-- Material provided follows --

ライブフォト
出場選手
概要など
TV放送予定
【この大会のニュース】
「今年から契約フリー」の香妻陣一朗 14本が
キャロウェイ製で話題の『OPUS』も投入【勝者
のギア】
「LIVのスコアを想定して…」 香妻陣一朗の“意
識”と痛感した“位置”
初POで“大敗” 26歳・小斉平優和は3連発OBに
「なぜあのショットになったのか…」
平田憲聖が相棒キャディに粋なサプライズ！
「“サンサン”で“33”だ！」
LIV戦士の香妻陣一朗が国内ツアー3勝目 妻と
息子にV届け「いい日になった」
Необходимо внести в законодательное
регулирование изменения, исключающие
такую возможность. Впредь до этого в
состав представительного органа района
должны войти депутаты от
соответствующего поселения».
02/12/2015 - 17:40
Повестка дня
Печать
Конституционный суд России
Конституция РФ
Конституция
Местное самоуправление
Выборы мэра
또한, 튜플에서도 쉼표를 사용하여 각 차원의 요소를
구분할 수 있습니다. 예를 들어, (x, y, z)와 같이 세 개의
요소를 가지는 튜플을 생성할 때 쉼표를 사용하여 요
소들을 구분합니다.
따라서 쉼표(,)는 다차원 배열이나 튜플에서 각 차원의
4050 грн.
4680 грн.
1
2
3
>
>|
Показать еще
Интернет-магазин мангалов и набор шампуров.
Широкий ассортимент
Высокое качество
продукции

-- Material provided concluded --

- [Request]:
Taking the entries above, please repeat each one exactly.

- [Task answer]:
ライブフォト
出場選手
概要など
TV放送予定
【この大会のニュース】
「今年から契約フリー」の香妻陣一朗 14本が
キャロウェイ製で話題の『OPUS』も投入【勝者
のギア】
「LIVのスコアを想定して…」 香妻陣一朗の“意
識”と痛感した“位置”
初POで“大敗” 26歳・小斉平優和は3連発OBに
「なぜあのショットになったのか…」
平田憲聖が相棒キャディに粋なサプライズ！
「“サンサン”で“33”だ！」
LIV戦士の香妻陣一朗が国内ツアー3勝目 妻と
息子にV届け「いい日になった」
Необходимо внести в законодательное
регулирование изменения, исключающие
такую возможность. Впредь до этого в
состав представительного органа района
должны войти депутаты от
соответствующего поселения».
02/12/2015 - 17:40
Повестка дня
Печать
Конституционный суд России
Конституция РФ
Конституция
Местное самоуправление
Выборы мэра
또한, 튜플에서도 쉼표를 사용하여 각 차원의 요소를
구분할 수 있습니다. 예를 들어, (x, y, z)와 같이 세 개의
요소를 가지는 튜플을 생성할 때 쉼표를 사용하여 요
소들을 구분합니다.
따라서 쉼표(,)는 다차원 배열이나 튜플에서 각 차원의
4050 грн.
4680 грн.
1
2
3
>
>|
Показать еще
Интернет-магазин мангалов и набор шампуров.
Широкий ассортимент
Высокое качество
продукции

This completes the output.